Key Highlights
- Nvidia’s fiscal 2026 revenue reached $215.9 billion, representing a 65% year-over-year increase
- The Data Center division at Nvidia delivered $193.7 billion in sales
- AMD’s full-year 2025 revenue totaled $34.6 billion, with Data Center operations contributing a record $16.6 billion
- Nvidia’s Data Center business exceeds AMD’s entire data center revenue by more than eleven-fold
- Export restrictions present challenges for both chipmakers, with Nvidia removing China data center projections from Q1 2027 guidance
Both Nvidia and AMD manufacture semiconductors that enable artificial intelligence applications. However, their positions in the AI infrastructure market differ dramatically. The latest financial data reveals the extent of this disparity.
Breaking Down Nvidia’s Financial Performance
Nvidia experienced exceptional growth during fiscal 2026. The company generated $215.9 billion in total revenue, marking a 65% surge compared to the previous fiscal year. Net profit reached approximately $120.1 billion, while gross margin stood at 71.1%.
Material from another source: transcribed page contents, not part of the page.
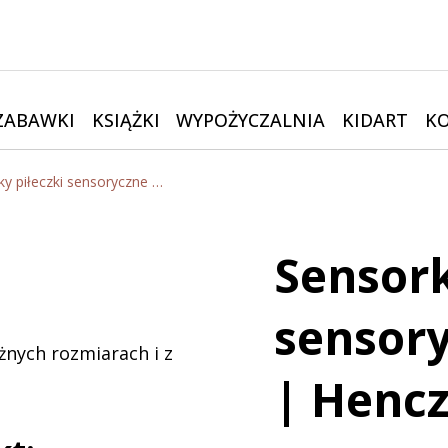
ZABAWKI
KSIĄŻKI
WYPOŻYCZALNIA
KIDART
K
Sensorky piłeczki sensoryczne - pastelowe | Hencz Toys
Sensork
sensory
żnych rozmiarach i z
| Hencz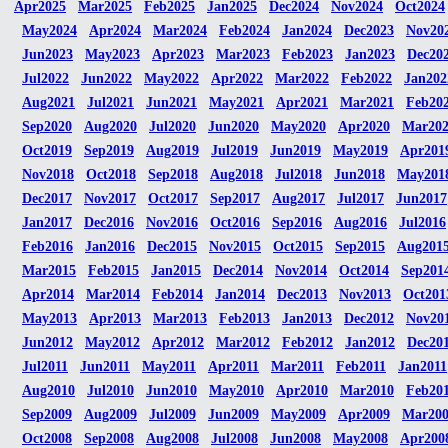
Apr2025
Mar2025
Feb2025
Jan2025
Dec2024
Nov2024
Oct2024
May2024
Apr2024
Mar2024
Feb2024
Jan2024
Dec2023
Nov20
Jun2023
May2023
Apr2023
Mar2023
Feb2023
Jan2023
Dec20
Jul2022
Jun2022
May2022
Apr2022
Mar2022
Feb2022
Jan202
Aug2021
Jul2021
Jun2021
May2021
Apr2021
Mar2021
Feb20
Sep2020
Aug2020
Jul2020
Jun2020
May2020
Apr2020
Mar20
Oct2019
Sep2019
Aug2019
Jul2019
Jun2019
May2019
Apr201
Nov2018
Oct2018
Sep2018
Aug2018
Jul2018
Jun2018
May201
Dec2017
Nov2017
Oct2017
Sep2017
Aug2017
Jul2017
Jun2017
Jan2017
Dec2016
Nov2016
Oct2016
Sep2016
Aug2016
Jul2016
Feb2016
Jan2016
Dec2015
Nov2015
Oct2015
Sep2015
Aug201
Mar2015
Feb2015
Jan2015
Dec2014
Nov2014
Oct2014
Sep201
Apr2014
Mar2014
Feb2014
Jan2014
Dec2013
Nov2013
Oct201
May2013
Apr2013
Mar2013
Feb2013
Jan2013
Dec2012
Nov20
Jun2012
May2012
Apr2012
Mar2012
Feb2012
Jan2012
Dec20
Jul2011
Jun2011
May2011
Apr2011
Mar2011
Feb2011
Jan2011
Aug2010
Jul2010
Jun2010
May2010
Apr2010
Mar2010
Feb20
Sep2009
Aug2009
Jul2009
Jun2009
May2009
Apr2009
Mar20
Oct2008
Sep2008
Aug2008
Jul2008
Jun2008
May2008
Apr200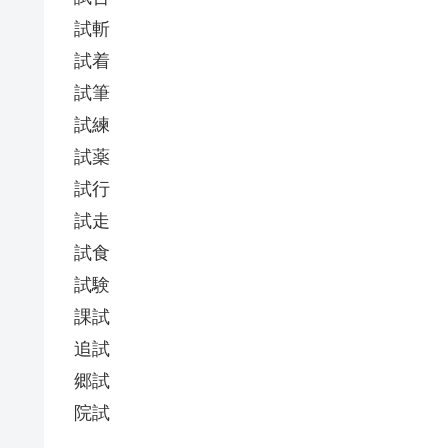
試斬
試着
試筆
試練
試薬
試行
試走
試食
試験
課試
追試
郷試
院試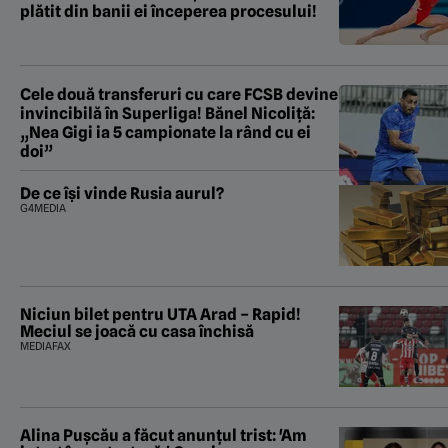
plătit din banii ei începerea procesului!
Cele două transferuri cu care FCSB devine
invincibilă în Superliga! Bănel Nicoliță:
„Nea Gigi ia 5 campionate la rând cu ei
doi”
De ce își vinde Rusia aurul?
G4MEDIA
Niciun bilet pentru UTA Arad – Rapid!
Meciul se joacă cu casa închisă
MEDIAFAX
Alina Pușcău a făcut anunțul trist: 'Am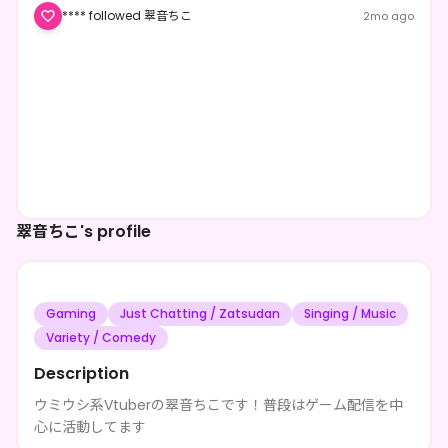
**** followed 翠音ちこ
2mo ago
翠音ちこ's profile
Gaming
Just Chatting / Zatsudan
Singing / Music
Variety / Comedy
Description
ウミウシ系Vtuberの翠音ちこです！普段はゲーム配信を中
心に活動してます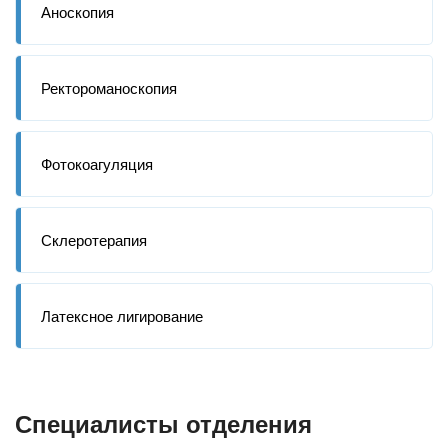
Аноскопия
Ректороманоскопия
Фотокоагуляция
Склеротерапия
Латексное лигирование
Специалисты отделения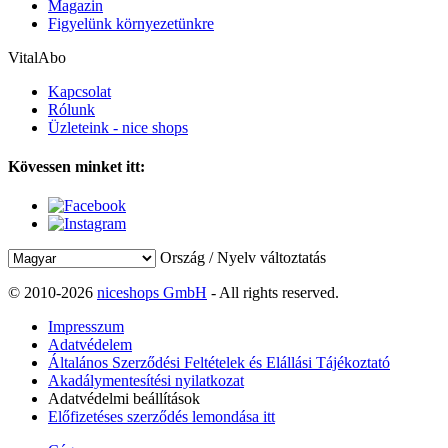
Magazin
Figyelünk környezetünkre
VitalAbo
Kapcsolat
Rólunk
Üzleteink - nice shops
Kövessen minket itt:
Ország / Nyelv változtatás
© 2010-2026
niceshops GmbH
- All rights reserved.
Impresszum
Adatvédelem
Általános Szerződési Feltételek és Elállási Tájékoztató
Akadálymentesítési nyilatkozat
Adatvédelmi beállítások
Előfizetéses szerződés lemondása itt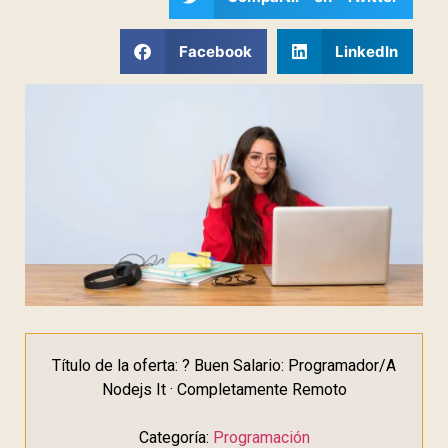
Facebook
LinkedIn
Título de la oferta: ? Buen Salario: Programador/A
Nodejs It · Completamente Remoto
Categoría:
Programación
The Data Center business unit accounted for the lion’s share, generating $193.7 billion in sales. This translates to roughly 90% of Nvidia’s total revenue originating from AI infrastructure products. The company’s portfolio includes GPUs, networking equipment, and comprehensive software platforms that enable customers to construct massive AI computing clusters.
The software infrastructure represents a critical component of Nvidia’s competitive advantage. This ecosystem creates substantial switching costs for customers, making migration to alternative providers challenging even when competing chips deliver similar raw computing power.
Nvidia acknowledged a significant concern: the company has excluded anticipated data center chip sales from China in its first-quarter fiscal 2027 projections, attributable to persistent export control measures.
AMD Shows Progress, Yet Remains Far Behind
AMD recorded $34.6 billion in aggregate revenue throughout 2025. Net profit stood at approximately $4.3 billion, accompanied by a 50% gross margin. These figures represent respectable performance for most semiconductor firms.
Advanced Micro Devices, Inc., AMD
The Data Center division emerged as AMD’s top performer, achieving a record $16.6 billion in revenue, marking 32% year-over-year growth. This expansion resulted from increased adoption of EPYC server processors and Instinct GPU accelerators among enterprise clients.
Yet Nvidia’s Data Center operations alone surpass AMD’s entire data center revenue by a factor exceeding eleven. Closing such a substantial divide requires considerable time.
AMD similarly experienced the consequences of export regulations. Restrictions imposed on its MI308 data center GPU products impacted 2025 financial results, demonstrating that the geopolitical headwinds affecting Nvidia equally apply to AMD.
Comparing Strategic Positions
AMD maintains greater diversification compared to Nvidia. The company generated $14.6 billion from Client and Gaming segments, plus $3.5 billion from Embedded operations during 2025. This revenue distribution mitigates risk when individual markets experience downturns.
Nvidia, conversely, has evolved into predominantly an AI infrastructure enterprise. While this concentration has generated extraordinary profitability, it simultaneously means any deceleration in data center capital expenditure disproportionately impacts Nvidia.
AMD’s strategic trajectory hinges on capturing increased market share within the AI accelerator segment over time. Overtaking Nvidia isn’t necessary—sustained incremental progress suffices.
Nvidia’s most recent quarterly outlook explicitly excludes China-related data center revenue, presenting an ongoing consideration for equity investors monitoring the stock.
Concluding Analysis
Nvidia currently dominates the AI chip landscape, supported by robust profitability and a comprehensive software ecosystem that creates customer retention. AMD demonstrates growth and gradual market share gains, yet the data center revenue disparity remains substantial. Both companies confront tangible risks from export restrictions and potential changes in customer capital allocation patterns.